A total of 20 eosinophils/HPF or greater in oesophagus and duodenum, and 10 eosinophils/HPF or greater in the stomach.

DISCUSSION

Our findings suggest that OGD is valuable for the evaluation of chronic abdominal pain in children, with a diagnostic yield of 38%. Reflux oesophagitis (23%) is the most common diagnosis, followed by H. pylori (5%), peptic ulcers (3%) and erosive oesophagitis (2%). Male patients with abdominal pain are more likely to have diagnostic findings from OGD procedures. Vomiting and elevated CRP may have predictive value of diagnostic yield; however, the majority of alarm symptoms and routine laboratory tests are not significantly associated with diagnostic yield.
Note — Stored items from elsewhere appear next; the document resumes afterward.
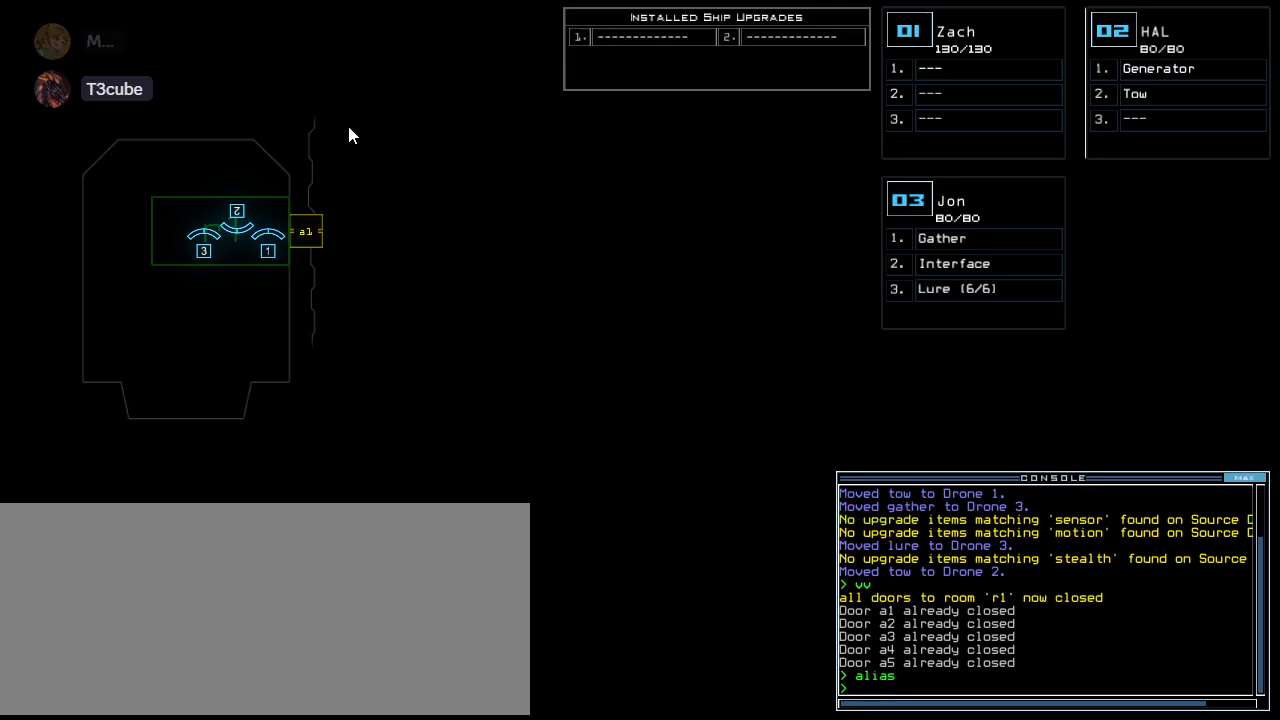
Gameplay with keyboard; each line is a JSON object with the keys held at the frame after it. "events" lists presses ("down") and releases ("up") of ".", "0", "1", "2", "3", "4", "5", "6", "7", "8", "9", "a", "b", "backspace", "c", "caps_lock", "comma", "ctrl_l", "ctrl_r", "d", "down", "e", "equals", "escape", "f", "f10", "g", "h", "i", "j", "k", "l", "left", "m", "minus", "n", "num3", "num9", "o", "p", "q", "quote", "r", "return", "right", "s", "semicolon", "shift_l", "shift_r", "space", "t", "tab", "tilde", "u", "up", "v", "w", "x", "y" and "z" between this image and that frame as [ms after this image, input, new state], when the widget could be followed in between. No other keys are recorded. Mouse input is not recorded.
{"keys": [], "events": []}
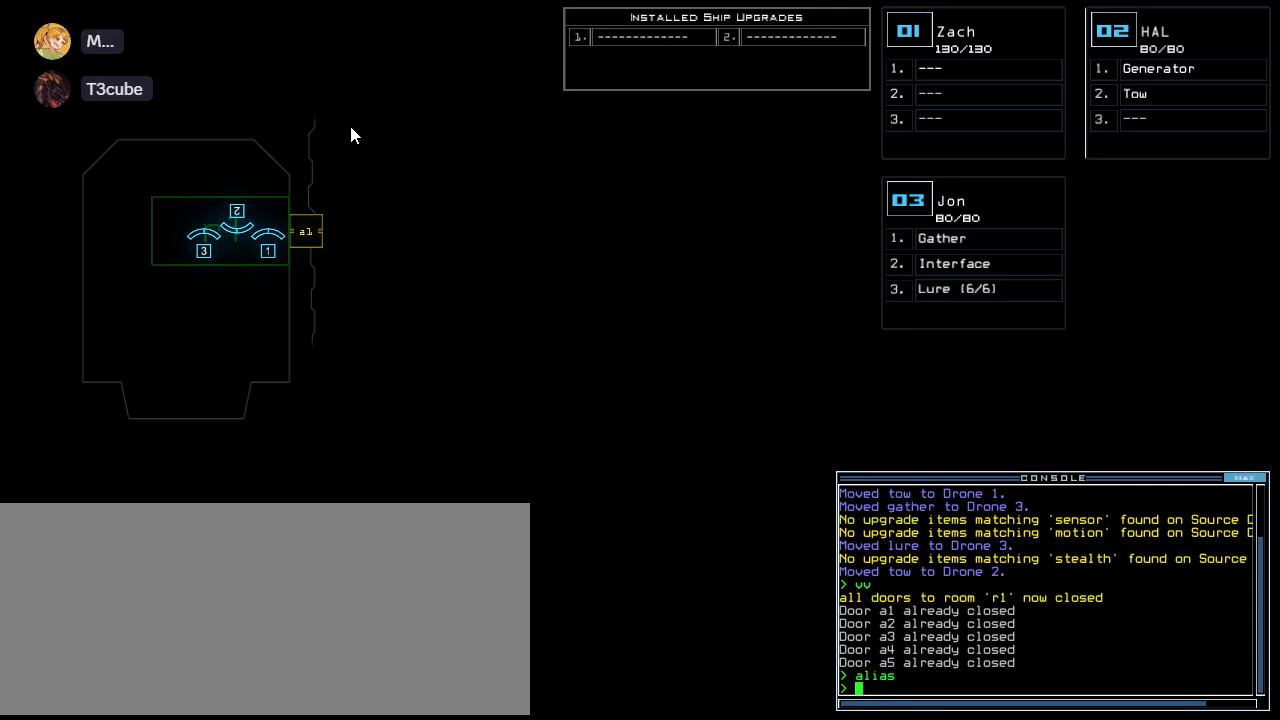
{"keys": ["a", "t"], "events": [[340, "s", "down"], [440, "t", "down"], [460, "s", "up"], [500, "a", "down"]]}
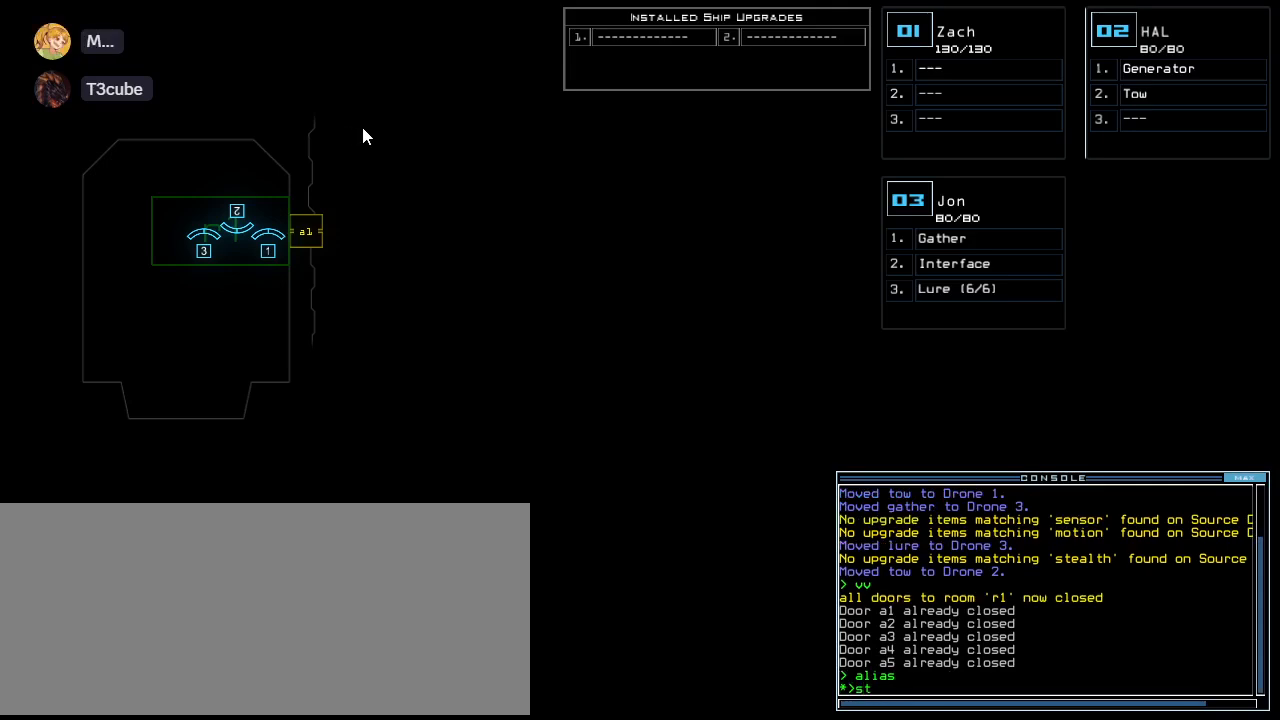
{"keys": ["return"], "events": [[40, "t", "up"], [100, "a", "up"], [460, "return", "down"]]}
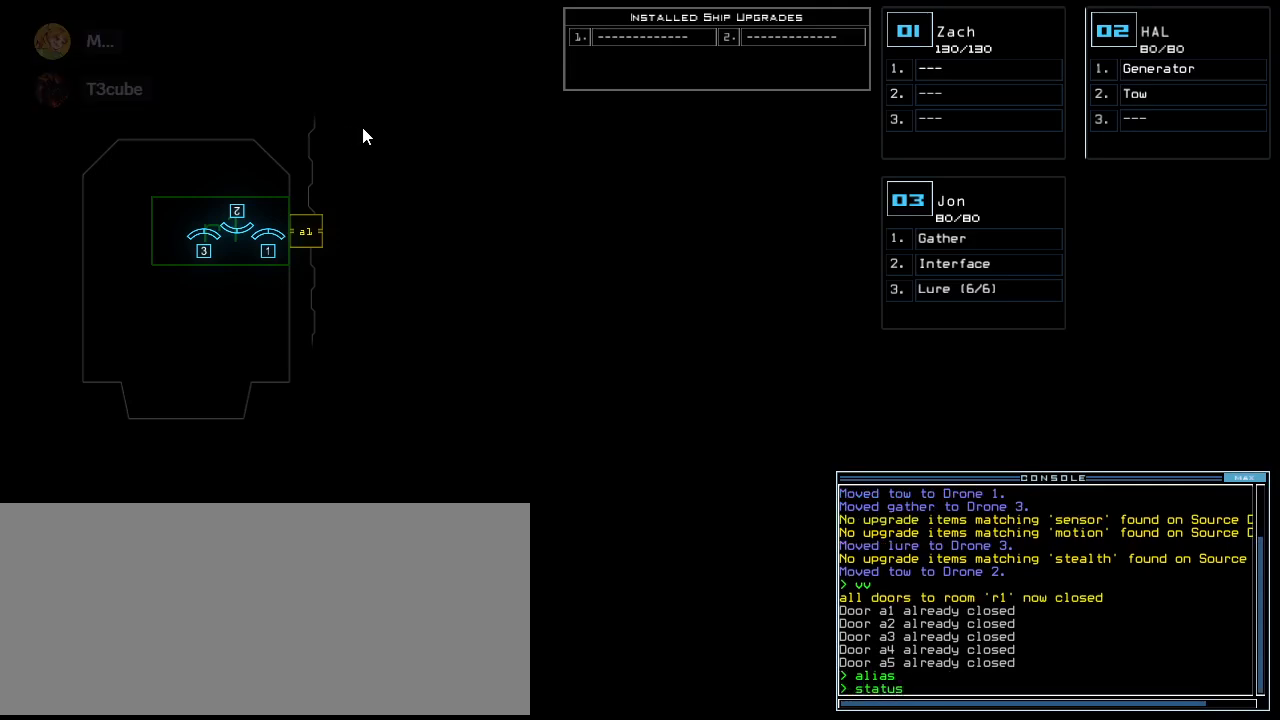
{"keys": [], "events": [[60, "return", "up"]]}
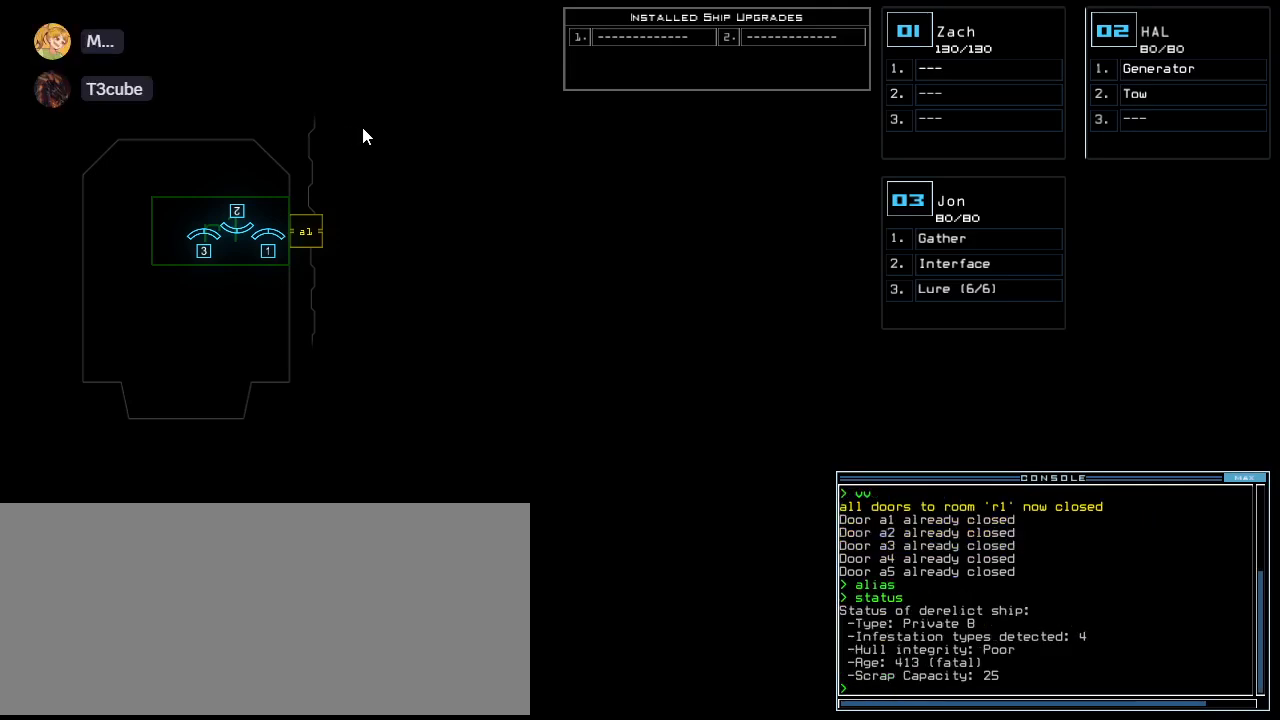
{"keys": [], "events": []}
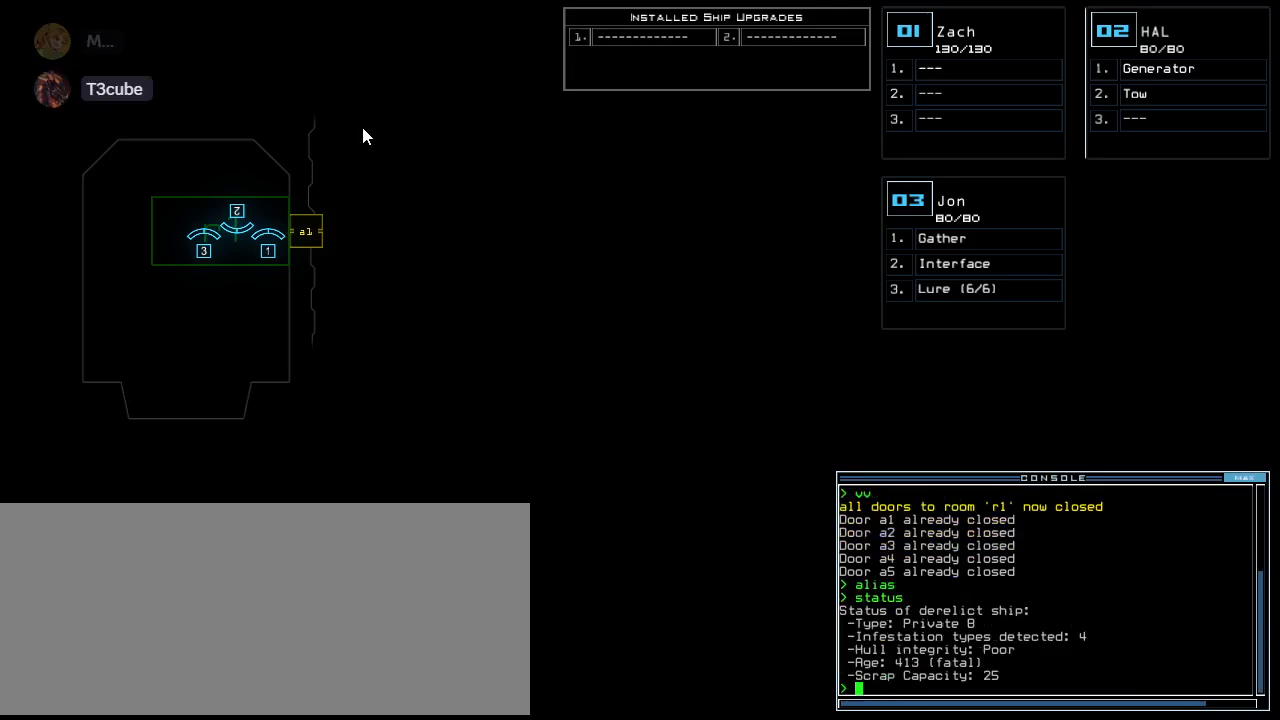
{"keys": [], "events": []}
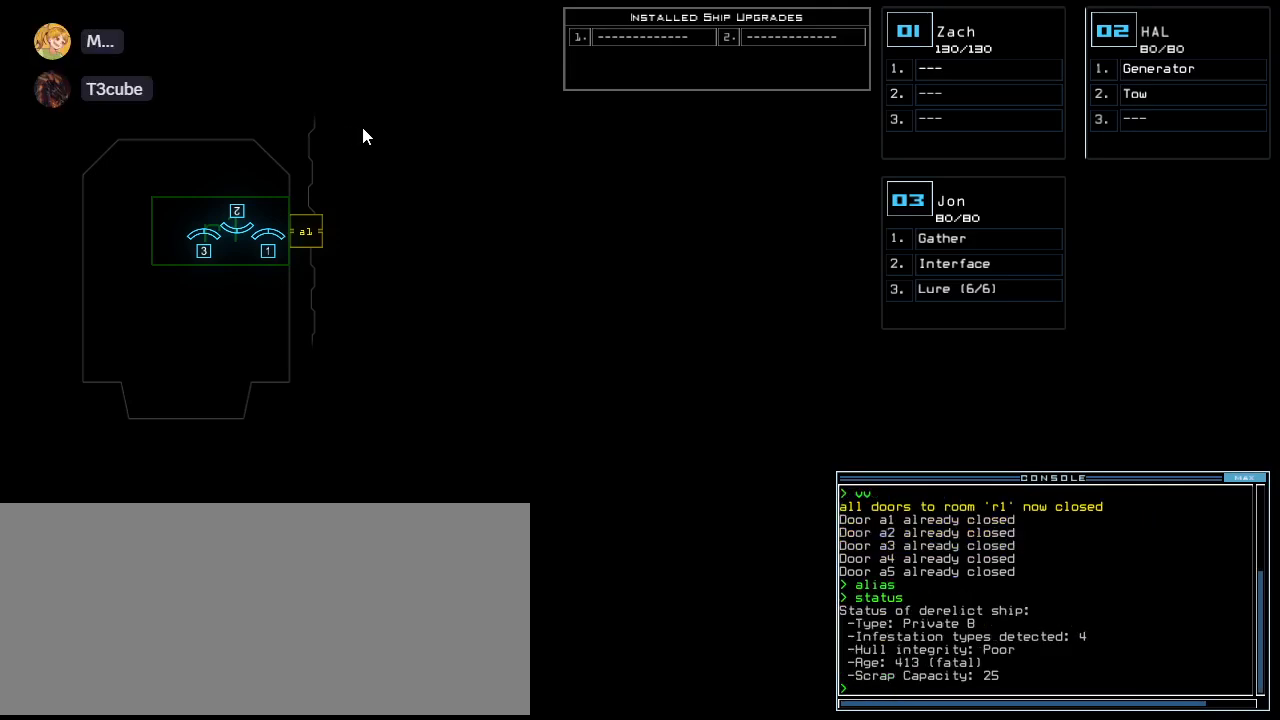
{"keys": [], "events": []}
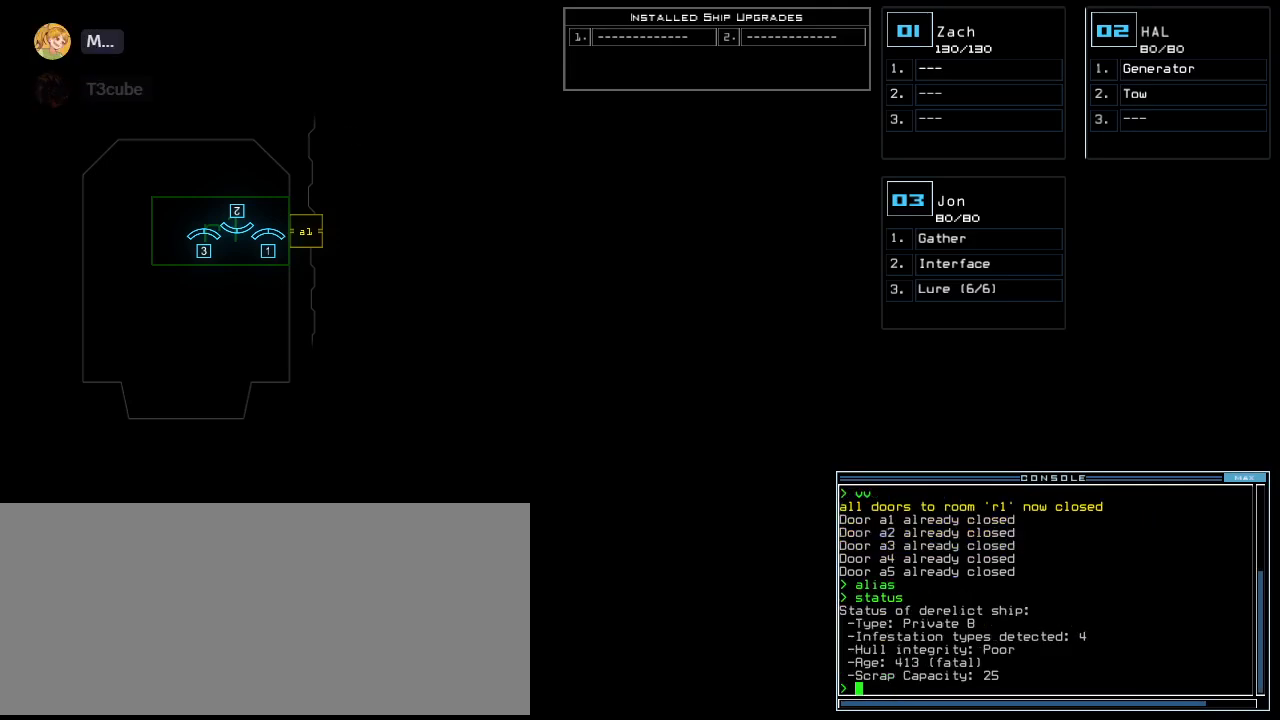
{"keys": ["right", "up"], "events": [[300, "right", "down"], [320, "3", "down"], [340, "up", "down"], [420, "3", "up"]]}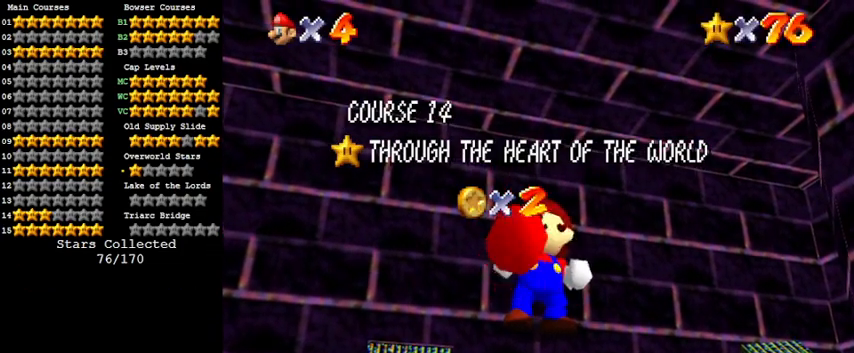
Gameplay with keyboard; each line is a JSON object with the keys held at the frame after it. "events" lists presses ("down") and releases ("up") of "a", "c", "ctrl", "d", "down", "left", "return", "right", "s", "shift", "up", "w", "x" and "y" between this image and that frame as [ms after this image, input, new state], when the widget could be followed in between. No other keys are recorded. Mouse input is not recorded.
{"keys": [], "events": [[200, "shift", "down"], [400, "shift", "up"]]}
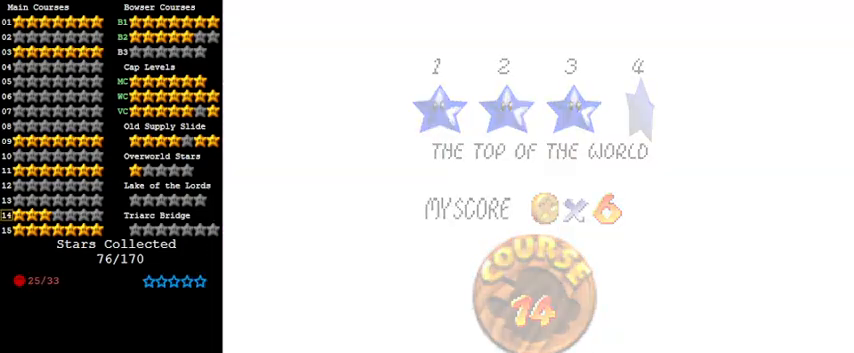
{"keys": [], "events": []}
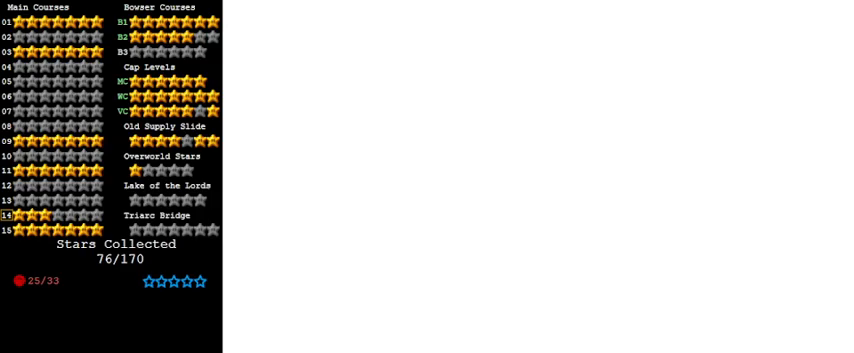
{"keys": [], "events": []}
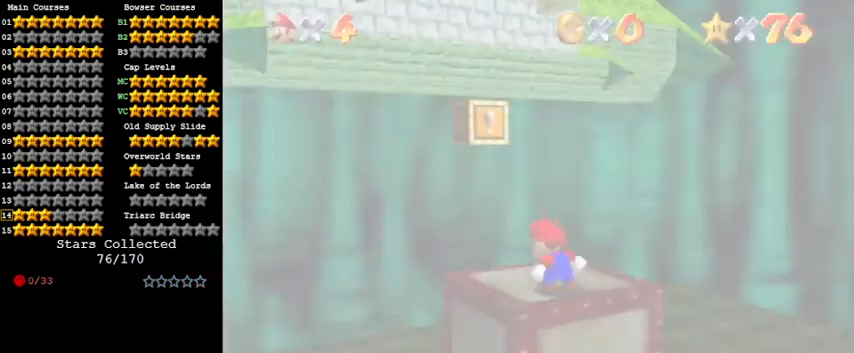
{"keys": [], "events": []}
Our data indicate that oesophagitis is the most common abnormal finding (24%) in children with abdominal pain. This was mostly histological oesophagitis consistent with reflux (23%), and rarely gross erosive oesophagitis (1%). This is in agreement with several studies in children that confirm that abdominal pain is a frequent presenting symptom of GERD.17, 18

Eosinophilic oesophagitis was present in about 6% of children with abdominal pain. While dysphagia is a common complaint in adults with EO, nonspecific abdominal pain is a more common presentation in children.19 The normal limits for eosinophilic infiltration in oesophageal biopsies in this study have been employed in most previous EO studies.14, 20, 21 Additional features including eosinophil microabscesses, surface layering of eosinophils and degranulating eosinophils are not pathognomonic for EO.14 OGD with biopsy remains essential to diagnose this condition, which may be increasing in frequency.19, 20

The diagnostic yield of OGD considerably increases if eosinophilic gastroenteritis is considered as part of this yield. Histopathology is required for diagnosis of eosinophilic gastroenteritis; however, because the diagnostic criteria remain unclear, eosinophilic gastroenteritis was not included in our primary analysis.22, 23 One study found 1.9 ± 1.3 eosinophils / HPF in the gastric antrum and 9.6 ± 5.3 eosinophils / HPF in the duodenum in children without apparent pathology.24 Autopsy studies of children who died unexpectedly revealed eosinophil counts in the stomach that were consistently low (mean 5 / HPF).25 Abdominal pain is thought to be the most common presentation for eosinophilic gastroenteritis.26, 27 Evidence in adult patients indicates that duodenal eosinophilia may characterize a subset of patients with dyspepsia.28 Recent lines of evidence have led to the proposal that the neural-mast cell-eosinophil interaction may cause abdominal pain-related symptoms characteristic of functional disease.29, 30 Based on our criteria of ≥10 eosinophils / HPF in the stomach and ≥20 eosinophils / HPF in the duodenum, 11.4% of the enrolled patients had significant eosinophilic infiltrates. The diagnostic yield would be approximately 48% with the inclusion of these patients. Further prospective studies are needed to explore the link between eosinophilic gastrointestinal inflammation and chronic abdominal pain.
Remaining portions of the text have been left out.